Campaign To Get Doctors 'Waivered' In The Fight Against Opioid Addiction Begins

Mar 5, 2019

An expert on opioid use disorder in San Antonio is on a mission to get more Texas doctors qualified to prescribe a medication that has a high rate of success in treating opioid addiction but that too few doctors can legally prescribe.

The medication is called buprenorphine, and Jennifer Sharpe Potter, a UT Health San Antonio professor of psychiatry, said it can be prescribed to patients with opioid use disorders, every day, at home. Potter said patients do well when they use this medication.

"When people are treated with buprenorphine we see a 50 percent reduction in the risk of overdose, and almost half of people who take buprenorphine see a recovery in their opioid use disorder," Potter said.

However, doctors can’t prescribe this medication unless they have a waiver from the Drug Enforcement Administration, and Potter says too few Texas doctors have that waiver.

 

“We have fewer than 2,500 doctors that are able to treat opioid use disorder using buprenorphine in one of the largest states in the country,” Potter said. “That’s a problem.”

 

Potter said patients in the state’s vast, rural regions suffer most.

"People have to drive for a medication they take every day hundreds of miles in some instances to get this, so there are parts of the state where it's just not accessible to get treatment," Potter explained.

 

That’s why Potter has started a campaign called Get Waivered.
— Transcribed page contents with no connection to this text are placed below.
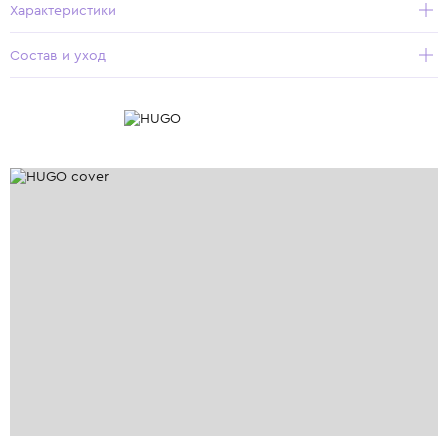
Характеристики
Состав и уход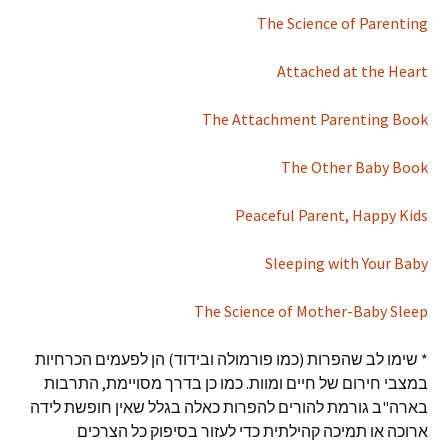
The Science of Parenting
Attached at the Heart
The Attachment Parenting Book
The Other Baby Book
Peaceful Parent, Happy Kids
Sleeping with Your Baby
The Science of Mother-Baby Sleep
* שימו לב שהפרות (כמו פורמולה ובידוד) הן לפעמים הכרחיות
במצבי חירום של חיים ומוות. כמו כן בדרך מסויימת, התרבות
בארה"ב גורמת להורים להפרות כאלה בגלל שאין חופשת לידה
ארוכה או תמיכה קהילתית כדי לעזור בסיפוק כל הצרכים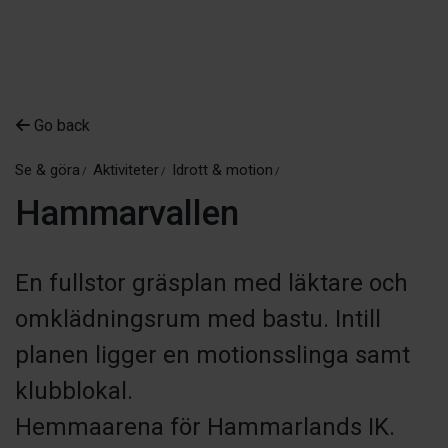
Go back
Se & göra
Aktiviteter
Idrott & motion
Hammarvallen
En fullstor gräsplan med läktare och
omklädningsrum med bastu. Intill
planen ligger en motionsslinga samt
klubblokal.
Hemmaarena för Hammarlands IK.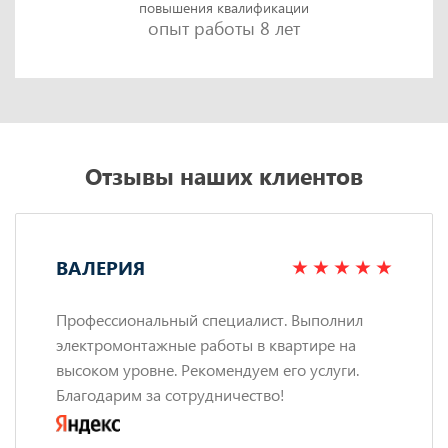
повышения квалификации
опыт работы 8 лет
Отзывы наших клиентов
ВАЛЕРИЯ
Профессиональный специалист. Выполнил
электромонтажные работы в квартире на
высоком уровне. Рекомендуем его услуги.
Благодарим за сотрудничество!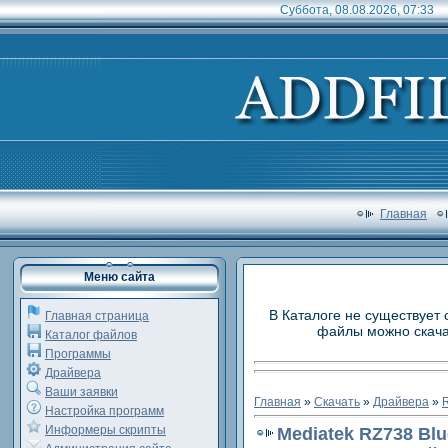
Суббота, 08.08.2026, 07:33
Главная
Меню сайта
В Каталоге не существует 
Главная страница
файлы можно скачат
Каталог файлов
Программы
Драйвера
Ваши заявки
Главная
»
Скачать
»
Драйвера
»
R
Настройка программ
Информеры скрипты
Mediatek RZ738 Blu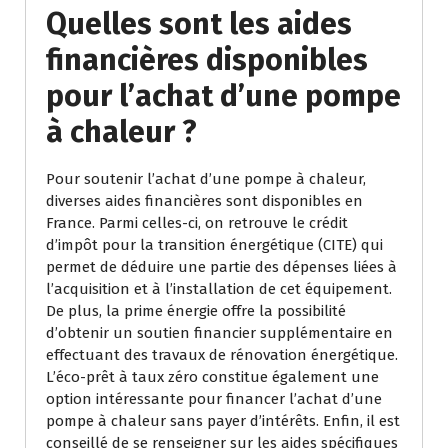
Quelles sont les aides
financières disponibles
pour l’achat d’une pompe
à chaleur ?
Pour soutenir l’achat d’une pompe à chaleur,
diverses aides financières sont disponibles en
France. Parmi celles-ci, on retrouve le crédit
d’impôt pour la transition énergétique (CITE) qui
permet de déduire une partie des dépenses liées à
l’acquisition et à l’installation de cet équipement.
De plus, la prime énergie offre la possibilité
d’obtenir un soutien financier supplémentaire en
effectuant des travaux de rénovation énergétique.
L’éco-prêt à taux zéro constitue également une
option intéressante pour financer l’achat d’une
pompe à chaleur sans payer d’intérêts. Enfin, il est
conseillé de se renseigner sur les aides spécifiques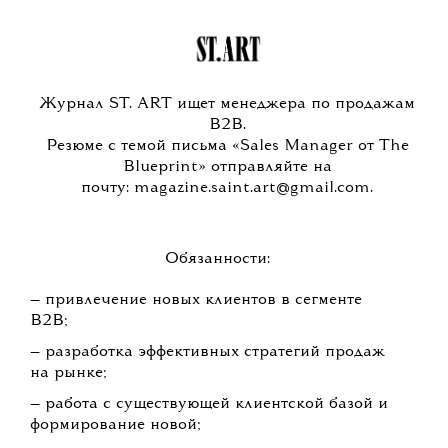
Журнал ST. ART ищет менеджера по продажам
B2B.
Резюме с темой письма «Sales Manager от The
Blueprint» отправляйте на
почту: magazine.saint.art@gmail.com.
Обязанности:
— привлечение новых клиентов в сегменте
B2B;
— разработка эффективных стратегий продаж
на рынке;
— работа с существующей клиентской базой и
формирование новой;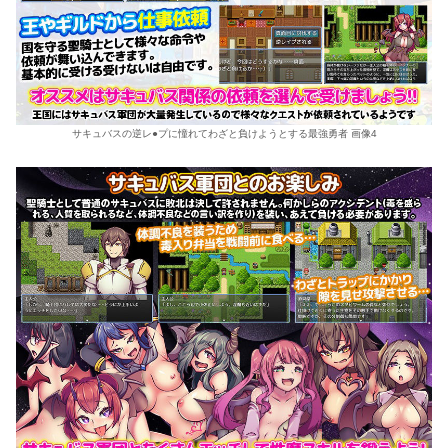
サキュバスの逆レ●プに憧れてわざと負けようとする最強勇者 画像4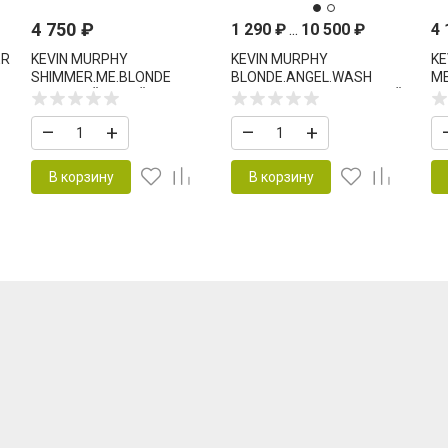
4 750
₽
1 290
₽
...
10 500
₽
4
ER
KEVIN MURPHY
KEVIN MURPHY
KE
SHIMMER.ME.BLONDE
BLONDE.ANGEL.WASH
M
СИЯЮЩИЙ СПРЕЙ ДЛЯ
ШАМПУНЬ ТОНИРУЮЩИЙ
У
СВЕТЛЫХ ВОЛОС 100 МЛ
ДЛЯ СВЕТЛЫХ ВОЛОС
В
–
+
–
+
В корзину
В корзину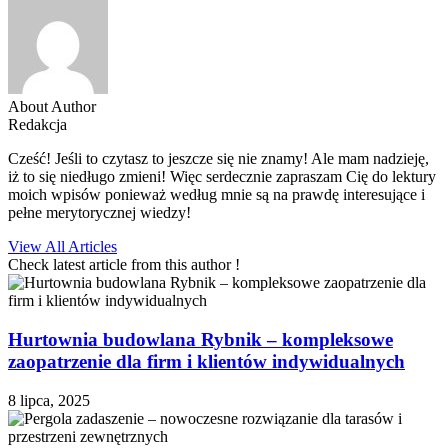
About Author
Redakcja
Cześć! Jeśli to czytasz to jeszcze się nie znamy! Ale mam nadzieję,
iż to się niedługo zmieni! Więc serdecznie zapraszam Cię do lektury
moich wpisów ponieważ według mnie są na prawdę interesujące i
pełne merytorycznej wiedzy!
View All Articles
Check latest article from this author !
Hurtownia budowlana Rybnik – kompleksowe
zaopatrzenie dla firm i klientów indywidualnych
8 lipca, 2025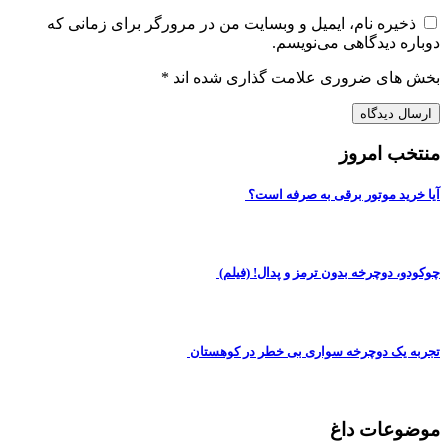
ذخیره نام، ایمیل و وبسایت من در مرورگر برای زمانی که
دوباره دیدگاهی می‌نویسم.
بخش های ضروری علامت گذاری شده اند
*
منتخب امروز
آیا خرید موتور برقی به صرفه است؟
چوکودو، دوچرخه بدون ترمز و پدال! (فیلم)
تجربه یک دوچرخه سواری بی خطر در کوهستان
موضوعات داغ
She calls it a road show that will help more doctors get waivers to prescribe buprenorphine.

"We will go anywhere anyone wants us to come,” Potter said. “We will bring a trainer to them, and they’re going to learn how to diagnose opioid use disorder, who's the right person to give this medication to, and how to make this part of their practice."

 

Doctors need eight hours of specialized training to be granted a waiver to prescribe, and Potter hopes thousands of doctors across the state are interested in doing it.

"We don't want one or two providers treating a hundred or two hundred or three hundred patients. We want to have one thousand health care providers treating three or four or five patients so we have a nice distribution of health care providers throughout Texas that can treat people where they live."

She added, “Ultimately that’s the best way to treat opioid use disorder.”